(SUPPLIED INFORMATION Opens)
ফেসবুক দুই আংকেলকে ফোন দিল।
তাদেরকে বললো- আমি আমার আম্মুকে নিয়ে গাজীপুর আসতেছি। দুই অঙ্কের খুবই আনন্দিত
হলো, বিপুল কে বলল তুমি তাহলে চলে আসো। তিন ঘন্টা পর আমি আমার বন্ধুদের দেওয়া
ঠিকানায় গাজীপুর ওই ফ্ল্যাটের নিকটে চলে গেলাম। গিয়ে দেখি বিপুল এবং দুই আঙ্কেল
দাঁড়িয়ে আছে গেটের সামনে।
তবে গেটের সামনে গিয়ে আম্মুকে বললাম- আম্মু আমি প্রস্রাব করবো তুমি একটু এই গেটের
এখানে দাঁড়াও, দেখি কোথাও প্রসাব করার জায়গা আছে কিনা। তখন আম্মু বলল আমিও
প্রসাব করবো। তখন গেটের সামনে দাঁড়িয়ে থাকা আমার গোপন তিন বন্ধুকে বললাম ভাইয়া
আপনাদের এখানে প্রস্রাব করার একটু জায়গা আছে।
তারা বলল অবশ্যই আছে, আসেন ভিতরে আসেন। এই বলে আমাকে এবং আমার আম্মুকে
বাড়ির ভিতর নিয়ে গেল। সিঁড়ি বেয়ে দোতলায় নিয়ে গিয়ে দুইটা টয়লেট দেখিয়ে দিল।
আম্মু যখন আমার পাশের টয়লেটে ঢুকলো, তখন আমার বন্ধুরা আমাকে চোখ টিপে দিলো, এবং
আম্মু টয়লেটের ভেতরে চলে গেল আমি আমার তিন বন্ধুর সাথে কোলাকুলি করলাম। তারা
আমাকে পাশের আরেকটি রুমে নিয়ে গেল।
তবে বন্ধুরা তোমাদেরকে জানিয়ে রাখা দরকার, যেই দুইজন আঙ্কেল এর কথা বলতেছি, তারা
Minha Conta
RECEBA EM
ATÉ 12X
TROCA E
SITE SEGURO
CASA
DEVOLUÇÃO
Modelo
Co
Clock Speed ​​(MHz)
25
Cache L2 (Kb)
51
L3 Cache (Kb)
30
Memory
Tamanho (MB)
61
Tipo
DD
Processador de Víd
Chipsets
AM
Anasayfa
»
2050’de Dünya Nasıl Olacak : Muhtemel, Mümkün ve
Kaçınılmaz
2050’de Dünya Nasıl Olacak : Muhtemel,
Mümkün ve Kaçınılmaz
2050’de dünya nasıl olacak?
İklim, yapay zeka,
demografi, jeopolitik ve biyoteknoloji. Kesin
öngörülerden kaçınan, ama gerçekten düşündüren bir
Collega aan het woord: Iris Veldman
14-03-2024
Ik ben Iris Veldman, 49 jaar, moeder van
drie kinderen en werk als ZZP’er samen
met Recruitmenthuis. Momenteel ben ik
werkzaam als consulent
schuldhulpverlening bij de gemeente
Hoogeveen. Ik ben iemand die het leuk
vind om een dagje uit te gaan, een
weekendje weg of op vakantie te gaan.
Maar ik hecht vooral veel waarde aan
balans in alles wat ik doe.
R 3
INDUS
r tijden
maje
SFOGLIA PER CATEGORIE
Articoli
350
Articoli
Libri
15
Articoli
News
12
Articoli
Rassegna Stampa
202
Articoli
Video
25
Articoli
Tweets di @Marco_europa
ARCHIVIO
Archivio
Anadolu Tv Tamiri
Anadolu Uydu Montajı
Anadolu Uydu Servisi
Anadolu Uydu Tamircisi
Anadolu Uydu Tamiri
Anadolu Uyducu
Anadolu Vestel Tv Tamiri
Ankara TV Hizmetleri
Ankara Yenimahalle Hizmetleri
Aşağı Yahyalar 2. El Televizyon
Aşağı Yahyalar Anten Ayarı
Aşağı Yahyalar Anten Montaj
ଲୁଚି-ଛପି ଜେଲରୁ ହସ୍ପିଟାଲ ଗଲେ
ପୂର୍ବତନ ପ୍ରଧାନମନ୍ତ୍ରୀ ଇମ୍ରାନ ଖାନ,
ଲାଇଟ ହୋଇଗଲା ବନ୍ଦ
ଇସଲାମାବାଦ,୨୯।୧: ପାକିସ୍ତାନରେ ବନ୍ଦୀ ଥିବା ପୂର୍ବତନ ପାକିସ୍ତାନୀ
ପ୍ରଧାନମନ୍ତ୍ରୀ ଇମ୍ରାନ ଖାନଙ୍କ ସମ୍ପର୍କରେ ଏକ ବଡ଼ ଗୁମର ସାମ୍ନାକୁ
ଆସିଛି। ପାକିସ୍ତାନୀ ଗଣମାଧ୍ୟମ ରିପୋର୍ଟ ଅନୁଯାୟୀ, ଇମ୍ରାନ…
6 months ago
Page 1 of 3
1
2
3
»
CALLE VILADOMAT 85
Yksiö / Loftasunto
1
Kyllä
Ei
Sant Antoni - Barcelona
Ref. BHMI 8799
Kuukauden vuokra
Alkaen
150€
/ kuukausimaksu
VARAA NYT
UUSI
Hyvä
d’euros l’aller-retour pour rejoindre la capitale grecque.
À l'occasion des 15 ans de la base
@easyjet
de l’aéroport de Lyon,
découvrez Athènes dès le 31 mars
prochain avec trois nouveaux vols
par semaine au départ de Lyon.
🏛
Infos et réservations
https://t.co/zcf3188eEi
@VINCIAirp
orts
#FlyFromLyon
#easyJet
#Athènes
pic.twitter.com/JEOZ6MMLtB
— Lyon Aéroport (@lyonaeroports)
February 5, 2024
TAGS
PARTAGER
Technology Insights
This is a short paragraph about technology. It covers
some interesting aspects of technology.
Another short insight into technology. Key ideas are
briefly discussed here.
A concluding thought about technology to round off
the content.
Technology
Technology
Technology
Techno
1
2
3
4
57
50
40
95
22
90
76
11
(SUPPLIED INFORMATION Closes)
__EXERCISE DESCRIPTION__. Scan the data above for the word "Athènes". Copy every line in which it is found.

__ANSWER AREA__.
découvrez Athènes dès le 31 mars
#Athènes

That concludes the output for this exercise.